WORKING DATA below:

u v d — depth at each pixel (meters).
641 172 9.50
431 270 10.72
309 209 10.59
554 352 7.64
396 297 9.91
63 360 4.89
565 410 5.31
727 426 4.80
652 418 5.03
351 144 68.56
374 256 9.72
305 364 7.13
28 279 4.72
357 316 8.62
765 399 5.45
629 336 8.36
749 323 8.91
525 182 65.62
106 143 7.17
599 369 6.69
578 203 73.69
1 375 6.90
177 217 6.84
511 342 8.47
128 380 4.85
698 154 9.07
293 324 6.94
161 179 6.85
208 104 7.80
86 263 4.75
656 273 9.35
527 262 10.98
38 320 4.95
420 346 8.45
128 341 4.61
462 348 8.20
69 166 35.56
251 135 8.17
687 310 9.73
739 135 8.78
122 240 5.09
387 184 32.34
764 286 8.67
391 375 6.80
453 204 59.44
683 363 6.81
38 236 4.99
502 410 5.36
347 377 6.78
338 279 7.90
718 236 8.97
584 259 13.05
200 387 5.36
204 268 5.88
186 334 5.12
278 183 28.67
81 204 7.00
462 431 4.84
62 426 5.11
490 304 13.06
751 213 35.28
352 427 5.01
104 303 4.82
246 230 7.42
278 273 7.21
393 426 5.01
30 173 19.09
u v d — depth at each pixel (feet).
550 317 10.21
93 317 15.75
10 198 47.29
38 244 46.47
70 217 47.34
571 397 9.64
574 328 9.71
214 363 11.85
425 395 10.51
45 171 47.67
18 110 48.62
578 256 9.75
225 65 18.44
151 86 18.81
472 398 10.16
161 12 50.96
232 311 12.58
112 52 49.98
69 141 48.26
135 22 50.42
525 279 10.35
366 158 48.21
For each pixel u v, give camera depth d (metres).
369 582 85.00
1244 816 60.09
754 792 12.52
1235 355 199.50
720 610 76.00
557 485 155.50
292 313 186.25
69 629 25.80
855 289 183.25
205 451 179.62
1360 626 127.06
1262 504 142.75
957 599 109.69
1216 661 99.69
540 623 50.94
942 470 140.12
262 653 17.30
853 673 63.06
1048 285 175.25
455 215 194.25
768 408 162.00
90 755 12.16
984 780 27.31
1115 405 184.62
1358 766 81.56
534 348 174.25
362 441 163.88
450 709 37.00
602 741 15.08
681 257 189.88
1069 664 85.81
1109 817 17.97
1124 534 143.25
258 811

End of WORKING DATA.

WHAT YOU ARE ASKED TO DO: Copy exactly. Include the line containing "420 346 8.45" and every later line through the end of the listing, and nothing else.

REPLY:
420 346 8.45
128 341 4.61
462 348 8.20
69 166 35.56
251 135 8.17
687 310 9.73
739 135 8.78
122 240 5.09
387 184 32.34
764 286 8.67
391 375 6.80
453 204 59.44
683 363 6.81
38 236 4.99
502 410 5.36
347 377 6.78
338 279 7.90
718 236 8.97
584 259 13.05
200 387 5.36
204 268 5.88
186 334 5.12
278 183 28.67
81 204 7.00
462 431 4.84
62 426 5.11
490 304 13.06
751 213 35.28
352 427 5.01
104 303 4.82
246 230 7.42
278 273 7.21
393 426 5.01
30 173 19.09
u v d — depth at each pixel (feet).
550 317 10.21
93 317 15.75
10 198 47.29
38 244 46.47
70 217 47.34
571 397 9.64
574 328 9.71
214 363 11.85
425 395 10.51
45 171 47.67
18 110 48.62
578 256 9.75
225 65 18.44
151 86 18.81
472 398 10.16
161 12 50.96
232 311 12.58
112 52 49.98
69 141 48.26
135 22 50.42
525 279 10.35
366 158 48.21
For each pixel u v, give camera depth d (metres).
369 582 85.00
1244 816 60.09
754 792 12.52
1235 355 199.50
720 610 76.00
557 485 155.50
292 313 186.25
69 629 25.80
855 289 183.25
205 451 179.62
1360 626 127.06
1262 504 142.75
957 599 109.69
1216 661 99.69
540 623 50.94
942 470 140.12
262 653 17.30
853 673 63.06
1048 285 175.25
455 215 194.25
768 408 162.00
90 755 12.16
984 780 27.31
1115 405 184.62
1358 766 81.56
534 348 174.25
362 441 163.88
450 709 37.00
602 741 15.08
681 257 189.88
1069 664 85.81
1109 817 17.97
1124 534 143.25
258 811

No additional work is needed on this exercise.